Alessandro Pepe (born 10 January 1972) is an Italian FX Artist, currently working for Google.

Pepe was born in Rome, but moved to Genoa in his childhood years. His interest for Computer Graphics emerged early on, during his high school years, where he mastered rendering techniques on the Amiga platform.

==Early career==
After a few stints with local studios in Italy, Pepe eventually moved to Switzerland in 2001 and joined Amila Entertainment, where he focused on the creation of computer-generated animations for various commercials. In 2006 Pepe moved back to Genoa and started a collaboration with Art Five Animation Studio, which led to the successful development of the Ceres Beer 2006 TV spot series, which was aired on all the major Italian television networks.

==Major projects==
In August 2006 Pepe moved to Australia and joined Animal Logic, as Lighting Technical Director for Warner Bros.'s animated movie Happy Feet, which later won the 2006 Academy Award for Best Animated Feature.

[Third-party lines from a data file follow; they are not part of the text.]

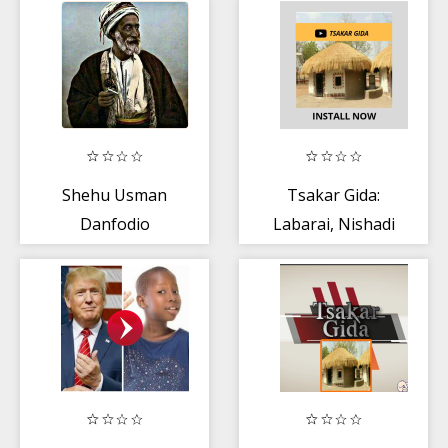
Shehu Usman
Tsakar Gida:
Danfodio
Labarai, Nishadi
+ Kannywood TV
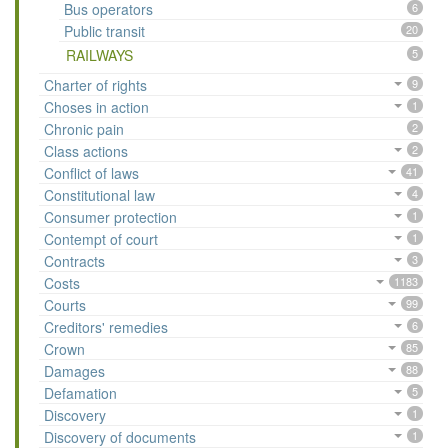
Bus operators
6
Public transit
20
RAILWAYS
5
Charter of rights
9
Choses in action
1
Chronic pain
2
Class actions
2
Conflict of laws
41
Constitutional law
4
Consumer protection
1
Contempt of court
1
Contracts
3
Costs
1183
Courts
99
Creditors' remedies
6
Crown
85
Damages
88
Defamation
5
Discovery
1
Discovery of documents
1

From Australia, Pepe moved to London in early 2007, to join CFC Framestore, as Rigging Technical Director. In this role, Pepe's first project was New Line Cinema's movie The Golden Compass, which later won the 2007 Academy Award for Best Visual Effects. After The Golden Compass, he worked on The Dark Knight - which was nominated for 8 Academy Awards and eventually won two - and The Tale of Despereaux.

In the summer of 2008, Pepe joined DreamWorks Animation and moved to Los Angeles, where he worked and lived till 2018. He has worked on Shrek Forever After, Kung Fu Panda 2, Puss in Boots, Rise of the Guardians and Turbo thereafter.